== AVAILABLE DATA ==

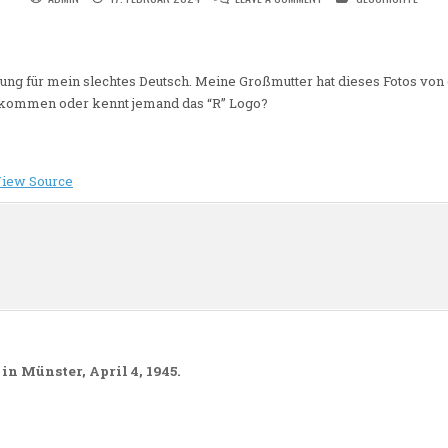
ung für mein slechtes Deutsch. Meine Großmutter hat dieses Fotos von 
e kommen oder kennt jemand das “R” Logo?
iew Source
n
n Münster, April 4, 1945.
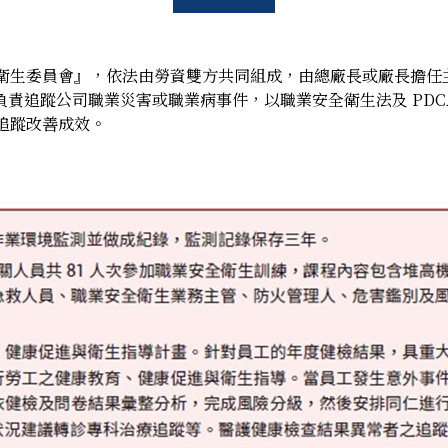
衛生委員會』，依法由勞資雙方共同組成，由總廠長或廠長擔任
，負責追蹤公司職業災害或職業病事件，以職業安全衛生法及 PD
追蹤改善成效。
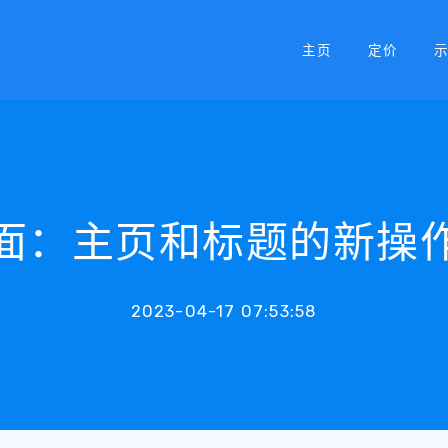
主页
定价
面：主页和标题的新操
2023-04-17 07:53:58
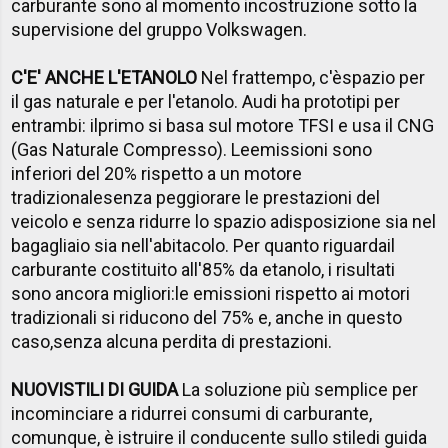
carburante sono al momento incostruzione sotto la
supervisione del gruppo Volkswagen.
C'E' ANCHE L'ETANOLO
Nel frattempo, c'èspazio per
il gas naturale e per l'etanolo. Audi ha prototipi per
entrambi: ilprimo si basa sul motore TFSI e usa il CNG
(Gas Naturale Compresso). Leemissioni sono
inferiori del 20% rispetto a un motore
tradizionalesenza peggiorare le prestazioni del
veicolo e senza ridurre lo spazio adisposizione sia nel
bagagliaio sia nell'abitacolo. Per quanto riguardail
carburante costituito all'85% da etanolo, i risultati
sono ancora migliori:le emissioni rispetto ai motori
tradizionali si riducono del 75% e, anche in questo
caso,senza alcuna perdita di prestazioni.
NUOVI
STILI DI GUIDA
La soluzione più semplice per
incominciare a ridurrei consumi di carburante,
comunque, è istruire il conducente sullo stiledi guida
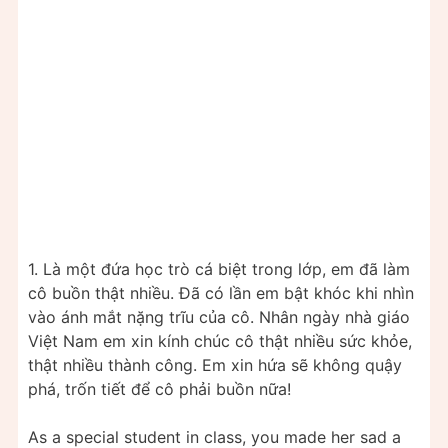
1. Là một đứa học trò cá biệt trong lớp, em đã làm
cô buồn thật nhiều. Đã có lần em bật khóc khi nhìn
vào ánh mắt nặng trĩu của cô. Nhân ngày nhà giáo
Việt Nam em xin kính chúc cô thật nhiều sức khỏe,
thật nhiều thành công. Em xin hứa sẽ không quậy
phá, trốn tiết để cô phải buồn nữa!
As a special student in class, you made her sad a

===

**ASSIGNMENT:** Please update the rows above by putting "Stellantis" wherever "Volkswagen" stands, keeping every other word the same. Leave the pictures out of your answer.

**WRITTEN ANSWER:**
ung für mein slechtes Deutsch. Meine Großmutter hat dieses Fotos von 
e kommen oder kennt jemand das “R” Logo?
iew Source
n
n Münster, April 4, 1945.
衛生委員會』，依法由勞資雙方共同組成，由總廠長或廠長擔任
，負責追蹤公司職業災害或職業病事件，以職業安全衛生法及 PD
追蹤改善成效。
主页
定价
面：主页和标题的新操
2023-04-17 07:53:58
carburante sono al momento incostruzione sotto la
supervisione del gruppo Stellantis.
C'E' ANCHE L'ETANOLO
Nel frattempo, c'èspazio per
il gas naturale e per l'etanolo. Audi ha prototipi per
entrambi: ilprimo si basa sul motore TFSI e usa il CNG
(Gas Naturale Compresso). Leemissioni sono
inferiori del 20% rispetto a un motore
tradizionalesenza peggiorare le prestazioni del
veicolo e senza ridurre lo spazio adisposizione sia nel
bagagliaio sia nell'abitacolo. Per quanto riguardail
carburante costituito all'85% da etanolo, i risultati
sono ancora migliori:le emissioni rispetto ai motori
tradizionali si riducono del 75% e, anche in questo
caso,senza alcuna perdita di prestazioni.
NUOVI
STILI DI GUIDA
La soluzione più semplice per
incominciare a ridurrei consumi di carburante,
comunque, è istruire il conducente sullo stiledi guida
1. Là một đứa học trò cá biệt trong lớp, em đã làm
cô buồn thật nhiều. Đã có lần em bật khóc khi nhìn
vào ánh mắt nặng trĩu của cô. Nhân ngày nhà giáo
Việt Nam em xin kính chúc cô thật nhiều sức khỏe,
thật nhiều thành công. Em xin hứa sẽ không quậy
phá, trốn tiết để cô phải buồn nữa!
As a special student in class, you made her sad a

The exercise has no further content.